Impact: Low (readability in logs)

Mitigation:

  • Use robot_name for logging
  • Truncate UUID for display: robot_id[0..7]
  • Full UUID available for debugging

Future Enhancements

Robot Groups/Teams

# Assign robots to teams
robot_team = db.exec("INSERT INTO robot_teams (robot_id, team_name) VALUES ($1, $2)",
                     [robot_id, "coding-team"])

# Query by team
memories = htm.recall(robot_team: "coding-team", topic: "APIs")

Robot Permissions

# Role-based access control
robot_role = db.exec("INSERT INTO robot_roles (robot_id, role) VALUES ($1, $2)",
                     [robot_id, "admin"])

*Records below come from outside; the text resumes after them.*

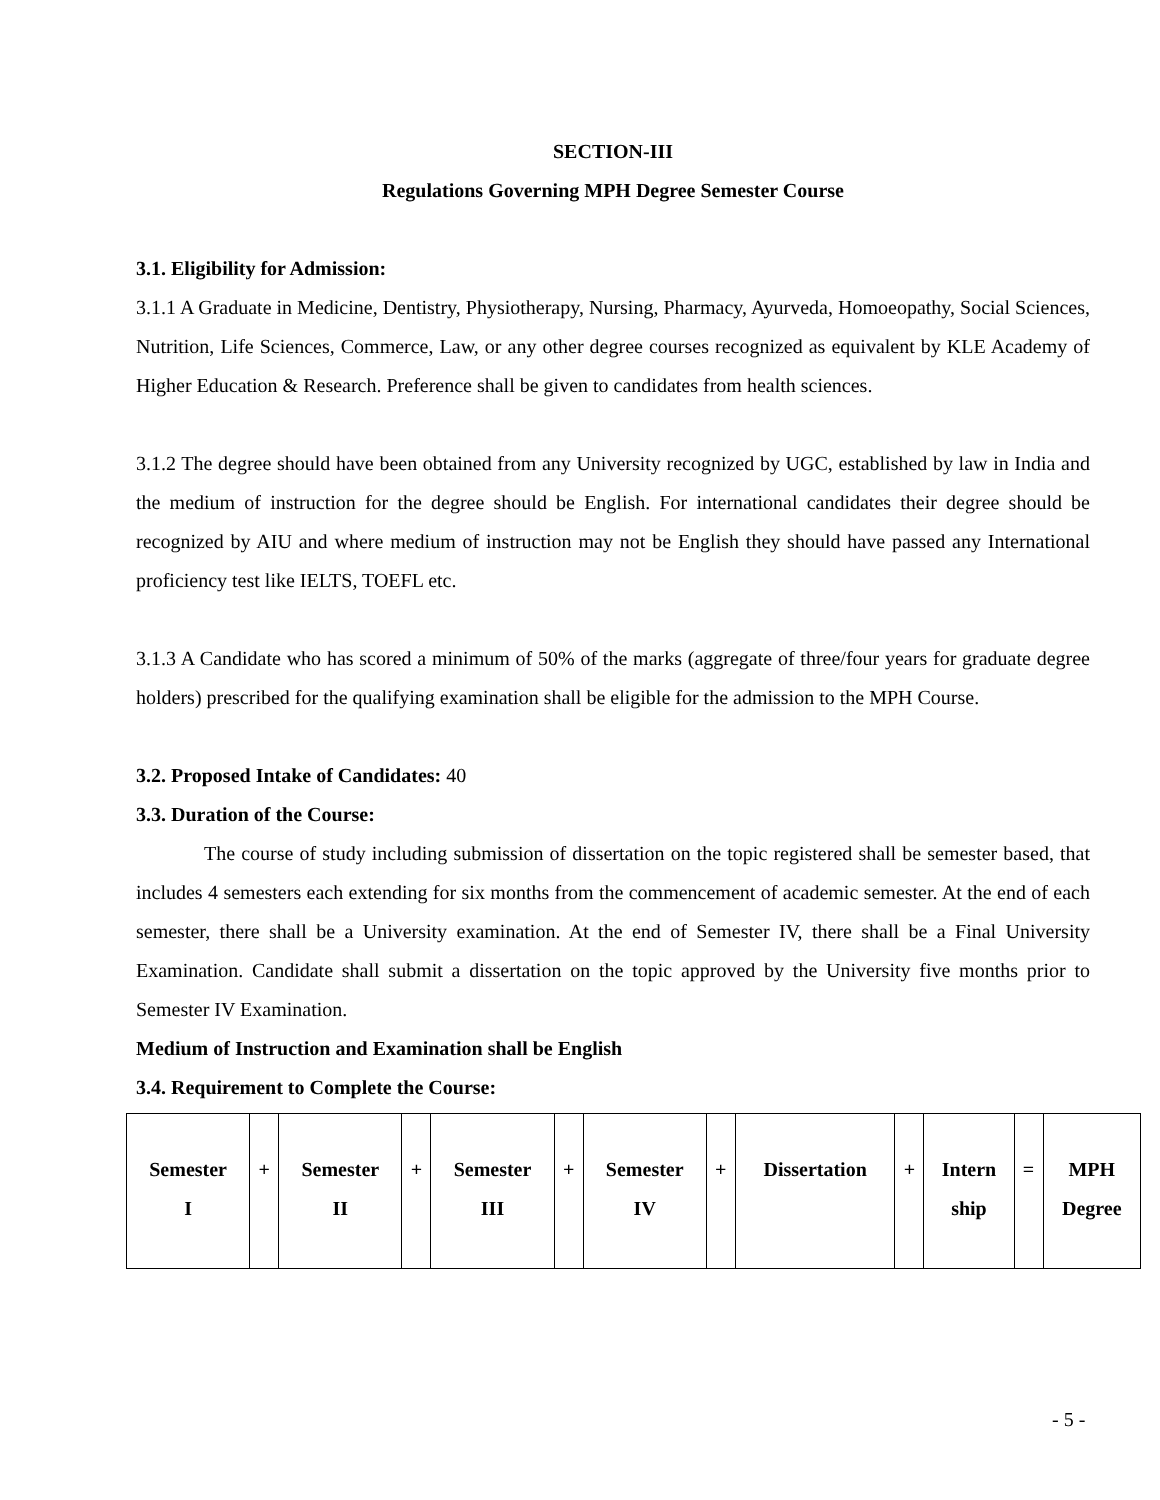SECTION-III
Regulations Governing MPH Degree Semester Course
3.1. Eligibility for Admission:
3.1.1 A Graduate in Medicine, Dentistry, Physiotherapy, Nursing, Pharmacy, Ayurveda, Homoeopathy, Social Sciences, Nutrition, Life Sciences, Commerce, Law, or any other degree courses recognized as equivalent by KLE Academy of Higher Education & Research. Preference shall be given to candidates from health sciences.
3.1.2 The degree should have been obtained from any University recognized by UGC, established by law in India and the medium of instruction for the degree should be English. For international candidates their degree should be recognized by AIU and where medium of instruction may not be English they should have passed any International proficiency test like IELTS, TOEFL etc.
3.1.3 A Candidate who has scored a minimum of 50% of the marks (aggregate of three/four years for graduate degree holders) prescribed for the qualifying examination shall be eligible for the admission to the MPH Course.
3.2. Proposed Intake of Candidates: 40
3.3. Duration of the Course:
The course of study including submission of dissertation on the topic registered shall be semester based, that includes 4 semesters each extending for six months from the commencement of academic semester. At the end of each semester, there shall be a University examination. At the end of Semester IV, there shall be a Final University Examination. Candidate shall submit a dissertation on the topic approved by the University five months prior to Semester IV Examination.
Medium of Instruction and Examination shall be English
3.4. Requirement to Complete the Course:
| Semester I | + | Semester II | + | Semester III | + | Semester IV | + | Dissertation | + | Intern ship | = | MPH Degree |
- 5 -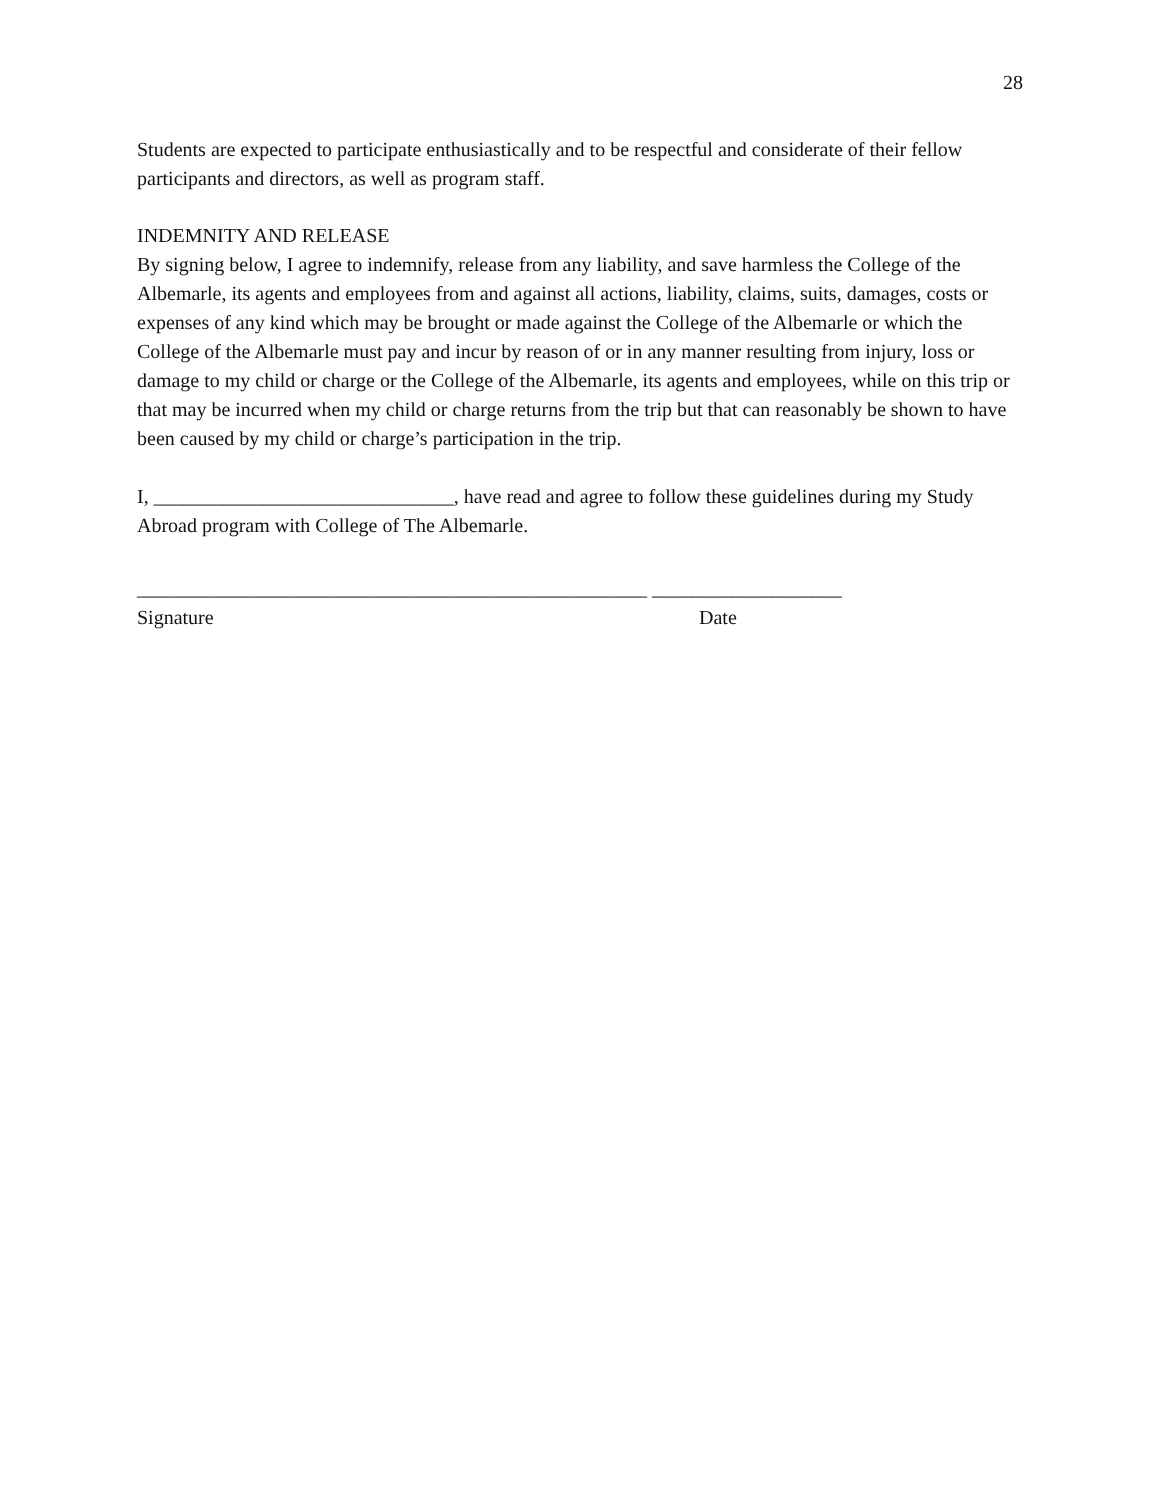28
Students are expected to participate enthusiastically and to be respectful and considerate of their fellow participants and directors, as well as program staff.
INDEMNITY AND RELEASE
By signing below, I agree to indemnify, release from any liability, and save harmless the College of the Albemarle, its agents and employees from and against all actions, liability, claims, suits, damages, costs or expenses of any kind which may be brought or made against the College of the Albemarle or which the College of the Albemarle must pay and incur by reason of or in any manner resulting from injury, loss or damage to my child or charge or the College of the Albemarle, its agents and employees, while on this trip or that may be incurred when my child or charge returns from the trip but that can reasonably be shown to have been caused by my child or charge’s participation in the trip.
I, ______________________________, have read and agree to follow these guidelines during my Study Abroad program with College of The Albemarle.
___________________________________________________ ___________________
Signature
Date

# Restrict operations by role
htm.forget(key, confirm: :confirmed)  # Requires admin role

Robot Configuration

# Per-robot settings
htm = HTM.new(
  robot_id: uuid,
  robot_name: name,
  robot_config: {
    embedding_model: "custom-model",
    working_memory_size: 256_000,
    preferences: { language: "en" }
  }
)

Robot Migration Tool

# Migrate memories from old robot_id to new one
HTM::Migration.migrate_robot(
  from: "old-robot-id",
  to: "new-robot-id"
)

# Updates all nodes.robot_id references
# Merges robot registry entries

Short Robot IDs

# Generate shorter IDs (like GitHub: 7 chars)
short_id = SecureRandom.hex(4)  # "3a7b2c4d"

htm = HTM.new(
  robot_id: short_id,
  robot_name: "Helper"
)

# Trade-off: Lower collision resistance, better readability

Alternatives Comparison

Approach Pros Cons Decision
UUID + Name Unique + readable Dual identifiers ACCEPTED
UUID Only Simple, guaranteed unique Not human-readable Rejected
Name Only Simple, readable Collision-prone Rejected
Sequential IDs Short, sortable Requires coordination Rejected
Hostname + PID Automatic Not persistent Rejected
ULID Sortable, shorter Less standard Deferred

References


Review Notes

Systems Architect: UUID + name is the right balance. Consider ULID for future versions.

Database Architect: Foreign key on robot_id is correct. Index on nodes.robot_id for attribution queries.

Ruby Expert: SecureRandom.uuid is standard. Consider robot_id: SecureRandom.uuid as default parameter.

Security Specialist: UUID v4 is cryptographically secure. No MAC address leakage.

Domain Expert: Auto-generation + manual override gives flexibility. Document persistence clearly.